* [Quoted text]

☆ ☆ ☆ ☆ ☆ ☆ ☆

Hi there, I’ve been trying to build a custom language model for my specific use case since I have a lot of text data to work with. I’m doing this on release 0.6.1.
What I’ve done so far:
- I’ve collected all of my transcriptions into a corpus.txt file, where the only characters are a-z, apostrophes, and whitespace (just like the example under ./data/lm/)
- I’ve collected the native_client.tar.gz binaries for my system (macos) from https://community-tc.services.mozilla.com/tasks/XNAo-uNoT8GU8E43P1PTzQ#artifacts and copied them under data/lm/
- I’ve built a shell script to generate the lm.binary and trie files using the flags I saw in the data/lm/ example:
…/…/DeepSpeech/data/lm/lmplz --order 5 --memory 50% --prune 0 0 1 --arpa words.arpa <corpus.txt
…/…/DeepSpeech/data/lm/build_binary -a 255 -q 8 trie words.arpa lm.binary
…/…/DeepSpeech/data/lm/generate_trie alphabet.txt lm.binary trie - I had to generate the alphabet.txt myself, and this may be the problem, but I guessed it should be a txt file containing a-z, an apostrophe, and a whitespace, all on separate lines.

☆ ☆ ☆ ☆ ☆ ☆ ☆

* [Task data]
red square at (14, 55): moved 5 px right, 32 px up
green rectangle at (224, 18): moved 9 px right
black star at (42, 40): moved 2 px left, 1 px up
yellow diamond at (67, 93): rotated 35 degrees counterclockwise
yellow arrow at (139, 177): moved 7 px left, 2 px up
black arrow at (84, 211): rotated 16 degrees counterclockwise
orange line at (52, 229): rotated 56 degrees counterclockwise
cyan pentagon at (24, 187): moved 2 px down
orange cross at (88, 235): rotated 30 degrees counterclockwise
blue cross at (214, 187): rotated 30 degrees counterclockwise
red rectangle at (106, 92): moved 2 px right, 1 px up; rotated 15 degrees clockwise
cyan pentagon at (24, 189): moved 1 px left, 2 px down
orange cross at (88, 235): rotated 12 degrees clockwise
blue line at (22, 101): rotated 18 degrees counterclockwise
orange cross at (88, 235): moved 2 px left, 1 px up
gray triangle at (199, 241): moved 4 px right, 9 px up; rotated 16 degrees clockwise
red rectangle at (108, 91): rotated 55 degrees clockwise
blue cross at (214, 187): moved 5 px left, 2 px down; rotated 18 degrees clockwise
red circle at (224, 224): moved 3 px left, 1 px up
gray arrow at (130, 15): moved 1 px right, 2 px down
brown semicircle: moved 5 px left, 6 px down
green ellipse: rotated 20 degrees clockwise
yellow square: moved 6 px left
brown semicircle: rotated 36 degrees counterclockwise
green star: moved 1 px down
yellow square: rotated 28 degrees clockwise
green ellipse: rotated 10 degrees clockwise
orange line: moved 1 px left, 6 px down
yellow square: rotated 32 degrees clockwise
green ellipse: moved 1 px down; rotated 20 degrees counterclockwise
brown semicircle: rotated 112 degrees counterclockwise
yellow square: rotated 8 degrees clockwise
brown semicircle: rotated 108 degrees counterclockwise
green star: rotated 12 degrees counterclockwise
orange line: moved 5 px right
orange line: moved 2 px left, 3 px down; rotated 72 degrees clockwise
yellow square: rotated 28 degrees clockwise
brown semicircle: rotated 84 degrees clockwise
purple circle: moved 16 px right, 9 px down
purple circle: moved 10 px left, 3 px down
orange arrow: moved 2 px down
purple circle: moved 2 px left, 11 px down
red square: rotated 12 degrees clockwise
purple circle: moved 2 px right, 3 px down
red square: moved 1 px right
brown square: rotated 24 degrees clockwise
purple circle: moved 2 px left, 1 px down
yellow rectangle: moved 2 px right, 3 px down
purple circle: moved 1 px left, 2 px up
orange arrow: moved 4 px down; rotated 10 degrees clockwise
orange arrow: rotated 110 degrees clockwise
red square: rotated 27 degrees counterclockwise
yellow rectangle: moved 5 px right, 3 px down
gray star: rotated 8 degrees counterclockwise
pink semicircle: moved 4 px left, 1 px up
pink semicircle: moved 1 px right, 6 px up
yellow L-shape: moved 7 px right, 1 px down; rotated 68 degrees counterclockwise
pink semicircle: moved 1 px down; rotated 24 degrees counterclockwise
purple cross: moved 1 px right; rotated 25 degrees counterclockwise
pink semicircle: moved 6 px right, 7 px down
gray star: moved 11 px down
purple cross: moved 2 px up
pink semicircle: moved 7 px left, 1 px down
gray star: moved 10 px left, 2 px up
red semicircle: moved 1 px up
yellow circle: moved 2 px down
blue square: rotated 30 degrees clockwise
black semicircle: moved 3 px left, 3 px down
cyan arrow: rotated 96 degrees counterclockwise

☆ ☆ ☆ ☆ ☆ ☆ ☆

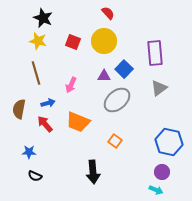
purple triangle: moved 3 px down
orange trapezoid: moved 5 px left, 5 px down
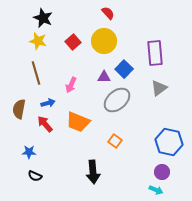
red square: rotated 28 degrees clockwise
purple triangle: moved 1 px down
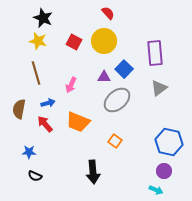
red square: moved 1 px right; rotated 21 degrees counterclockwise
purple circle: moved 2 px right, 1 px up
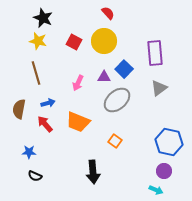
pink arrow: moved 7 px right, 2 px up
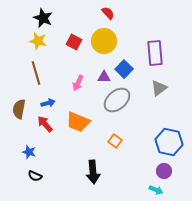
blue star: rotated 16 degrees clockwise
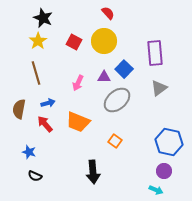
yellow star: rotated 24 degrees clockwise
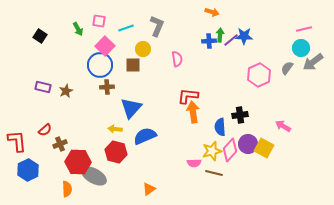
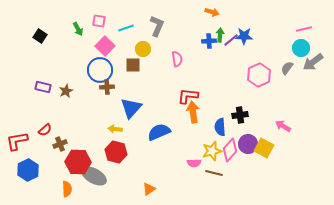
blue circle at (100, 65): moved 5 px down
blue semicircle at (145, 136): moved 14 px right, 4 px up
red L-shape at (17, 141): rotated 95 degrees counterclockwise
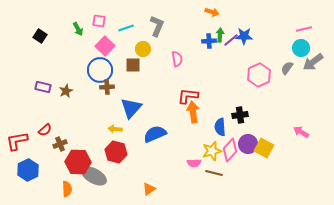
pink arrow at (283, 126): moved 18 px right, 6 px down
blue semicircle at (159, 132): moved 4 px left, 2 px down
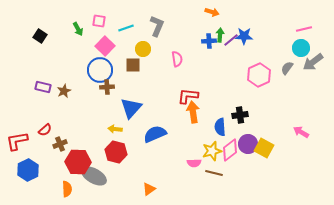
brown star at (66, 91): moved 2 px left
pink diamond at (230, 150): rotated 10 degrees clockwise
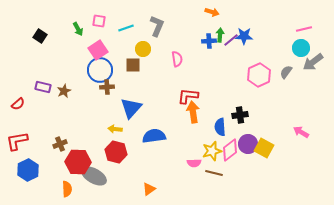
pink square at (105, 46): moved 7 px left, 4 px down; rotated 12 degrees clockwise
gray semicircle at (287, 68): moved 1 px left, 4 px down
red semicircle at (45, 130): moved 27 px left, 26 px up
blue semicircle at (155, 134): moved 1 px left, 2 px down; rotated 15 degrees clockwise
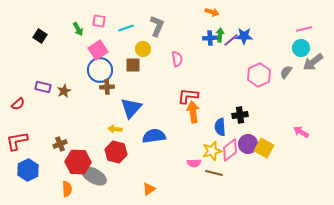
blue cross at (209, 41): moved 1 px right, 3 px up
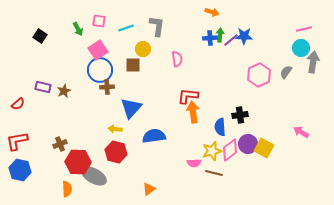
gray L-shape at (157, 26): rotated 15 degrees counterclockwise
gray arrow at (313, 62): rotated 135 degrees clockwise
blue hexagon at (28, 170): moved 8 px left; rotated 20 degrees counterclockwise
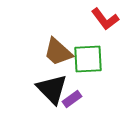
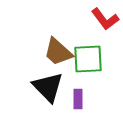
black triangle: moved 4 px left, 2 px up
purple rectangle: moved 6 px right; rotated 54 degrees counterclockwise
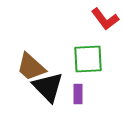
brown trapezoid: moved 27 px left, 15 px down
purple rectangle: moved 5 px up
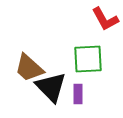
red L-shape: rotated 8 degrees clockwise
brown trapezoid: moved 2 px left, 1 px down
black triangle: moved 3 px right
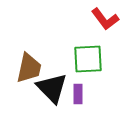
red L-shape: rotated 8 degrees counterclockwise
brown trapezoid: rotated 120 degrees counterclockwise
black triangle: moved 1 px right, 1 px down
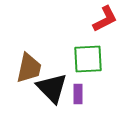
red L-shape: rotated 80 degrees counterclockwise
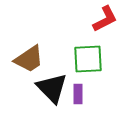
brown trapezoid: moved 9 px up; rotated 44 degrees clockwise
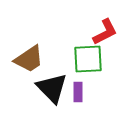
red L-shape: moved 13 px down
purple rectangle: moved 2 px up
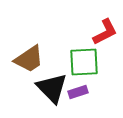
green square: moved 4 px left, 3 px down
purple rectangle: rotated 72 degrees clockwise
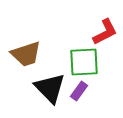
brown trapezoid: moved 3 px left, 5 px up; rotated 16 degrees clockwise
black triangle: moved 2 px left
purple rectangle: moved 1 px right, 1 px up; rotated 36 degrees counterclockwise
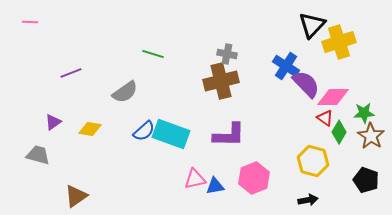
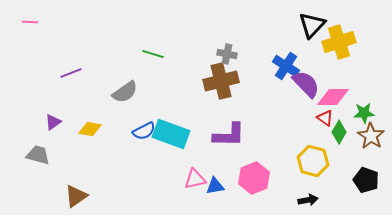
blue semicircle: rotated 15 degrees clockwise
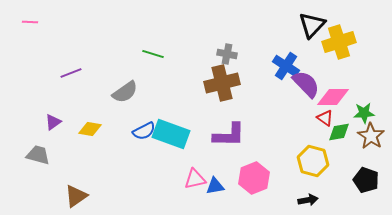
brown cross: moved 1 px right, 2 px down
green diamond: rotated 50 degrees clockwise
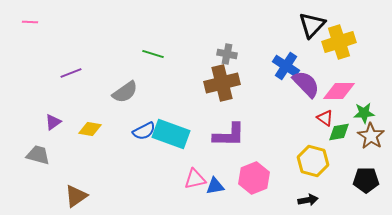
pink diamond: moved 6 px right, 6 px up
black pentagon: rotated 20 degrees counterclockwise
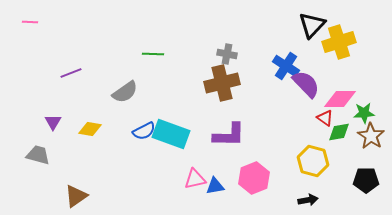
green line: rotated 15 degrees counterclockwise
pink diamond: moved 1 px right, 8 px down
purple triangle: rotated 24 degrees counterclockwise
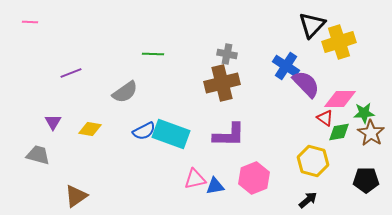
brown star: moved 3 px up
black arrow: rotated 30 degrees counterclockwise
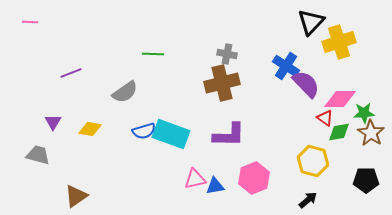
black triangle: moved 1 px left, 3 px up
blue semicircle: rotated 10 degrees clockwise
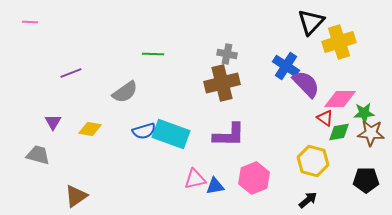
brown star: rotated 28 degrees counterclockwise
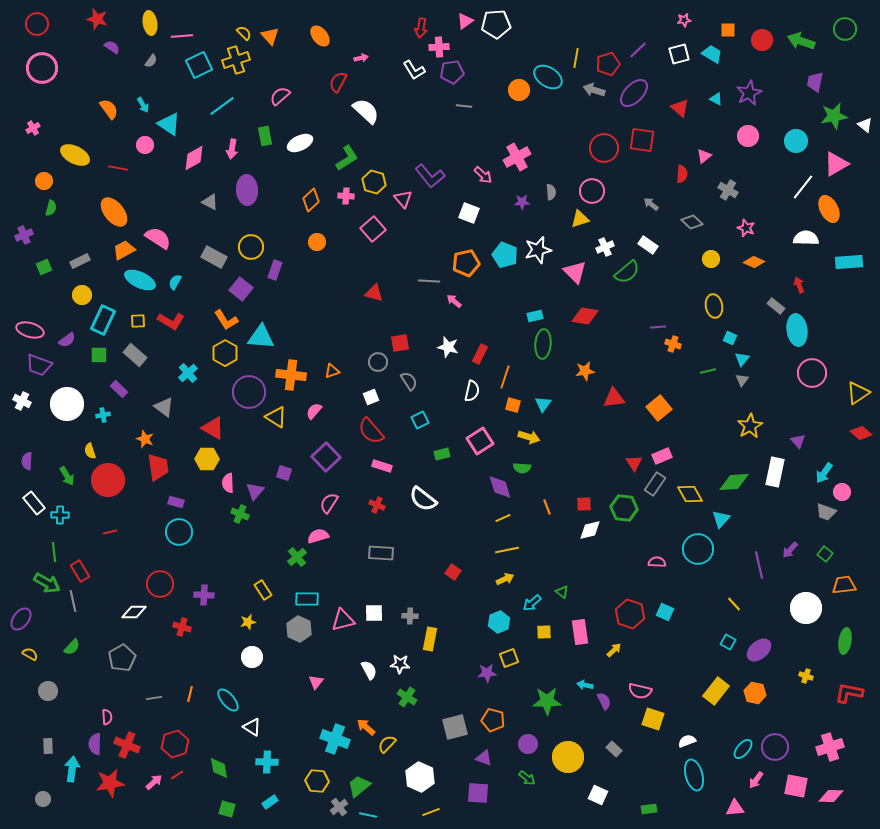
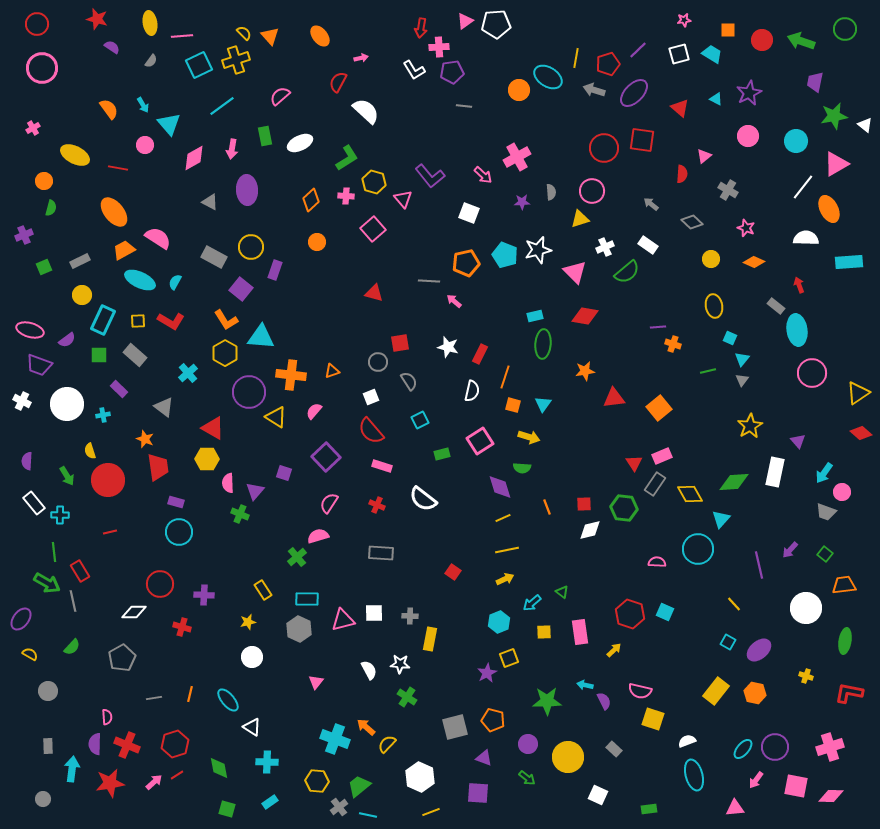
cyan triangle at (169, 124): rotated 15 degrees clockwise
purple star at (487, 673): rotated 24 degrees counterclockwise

☆ ☆ ☆ ☆ ☆ ☆ ☆

* [Given task 1] Reproduce, without any alteration, every one of the entries from the line containing "red square at" down to the line containing "blue cross at (214, 187): rotated", with both of those lines included.
* [Given task 2] Continue the forum post on building a custom language model from the point at which it ends.

* [Final result 1]
red square at (14, 55): moved 5 px right, 32 px up
green rectangle at (224, 18): moved 9 px right
black star at (42, 40): moved 2 px left, 1 px up
yellow diamond at (67, 93): rotated 35 degrees counterclockwise
yellow arrow at (139, 177): moved 7 px left, 2 px up
black arrow at (84, 211): rotated 16 degrees counterclockwise
orange line at (52, 229): rotated 56 degrees counterclockwise
cyan pentagon at (24, 187): moved 2 px down
orange cross at (88, 235): rotated 30 degrees counterclockwise
blue cross at (214, 187): rotated 30 degrees counterclockwise

* [Final result 2]
The output I’m getting is stuff like "a a a a a ", “snl shb”, “chrhmbdmshuhyhmf”, while the expected outputs are full paragraphs. The audio files I’m passing in are about 40 seconds each. I’m able to get good outputs using the pre-built lm.binary and trie, so my test setup seems fine.
Does anyone have any ideas what could be going wrong? Is my alphabet.txt set up correctly? Thanks in advance.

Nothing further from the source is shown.